- _REQUIREMENT_: Can you retype the lines of the listing below, beginning with the line that contains "common name: Common pill woodlouse" and continuing through the line that contains "genus: Chloroclystis", with both of those lines included and nothing else?

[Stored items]
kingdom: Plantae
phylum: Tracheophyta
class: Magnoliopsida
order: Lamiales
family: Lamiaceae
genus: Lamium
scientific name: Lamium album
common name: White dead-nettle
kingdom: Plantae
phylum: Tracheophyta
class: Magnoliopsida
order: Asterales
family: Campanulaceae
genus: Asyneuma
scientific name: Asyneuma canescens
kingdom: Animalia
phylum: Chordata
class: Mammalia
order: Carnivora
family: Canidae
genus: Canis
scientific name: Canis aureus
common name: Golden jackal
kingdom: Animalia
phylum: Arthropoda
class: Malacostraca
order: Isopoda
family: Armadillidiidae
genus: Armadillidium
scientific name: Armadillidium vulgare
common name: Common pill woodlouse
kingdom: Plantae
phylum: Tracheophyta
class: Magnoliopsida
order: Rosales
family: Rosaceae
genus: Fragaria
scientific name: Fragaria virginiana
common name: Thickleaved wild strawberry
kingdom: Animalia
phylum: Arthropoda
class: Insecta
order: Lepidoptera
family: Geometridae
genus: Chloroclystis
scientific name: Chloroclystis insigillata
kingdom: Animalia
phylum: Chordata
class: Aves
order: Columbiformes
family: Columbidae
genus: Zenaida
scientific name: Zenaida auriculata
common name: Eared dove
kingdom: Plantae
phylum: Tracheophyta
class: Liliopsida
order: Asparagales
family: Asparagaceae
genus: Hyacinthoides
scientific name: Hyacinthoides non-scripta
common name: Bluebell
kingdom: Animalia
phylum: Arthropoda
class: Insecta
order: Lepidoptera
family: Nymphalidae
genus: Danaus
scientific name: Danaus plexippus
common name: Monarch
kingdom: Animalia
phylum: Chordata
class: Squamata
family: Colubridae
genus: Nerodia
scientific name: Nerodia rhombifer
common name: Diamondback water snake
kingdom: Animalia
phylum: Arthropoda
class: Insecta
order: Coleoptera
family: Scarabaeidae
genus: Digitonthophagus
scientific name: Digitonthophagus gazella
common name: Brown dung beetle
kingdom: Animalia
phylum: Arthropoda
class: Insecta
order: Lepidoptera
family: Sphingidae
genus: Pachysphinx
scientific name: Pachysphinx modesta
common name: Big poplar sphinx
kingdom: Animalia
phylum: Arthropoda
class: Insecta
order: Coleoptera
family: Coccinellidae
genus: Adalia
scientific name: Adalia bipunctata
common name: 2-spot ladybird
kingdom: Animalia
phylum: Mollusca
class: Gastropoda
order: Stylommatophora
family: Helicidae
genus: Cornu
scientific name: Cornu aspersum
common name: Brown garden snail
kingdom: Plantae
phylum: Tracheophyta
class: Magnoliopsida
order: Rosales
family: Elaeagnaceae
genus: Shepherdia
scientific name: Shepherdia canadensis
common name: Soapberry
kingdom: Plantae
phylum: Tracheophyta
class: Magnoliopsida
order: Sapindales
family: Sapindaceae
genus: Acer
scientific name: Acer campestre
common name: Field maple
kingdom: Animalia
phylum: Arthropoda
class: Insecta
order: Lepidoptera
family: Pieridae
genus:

- _WORKED ANSWER_:
common name: Common pill woodlouse
kingdom: Plantae
phylum: Tracheophyta
class: Magnoliopsida
order: Rosales
family: Rosaceae
genus: Fragaria
scientific name: Fragaria virginiana
common name: Thickleaved wild strawberry
kingdom: Animalia
phylum: Arthropoda
class: Insecta
order: Lepidoptera
family: Geometridae
genus: Chloroclystis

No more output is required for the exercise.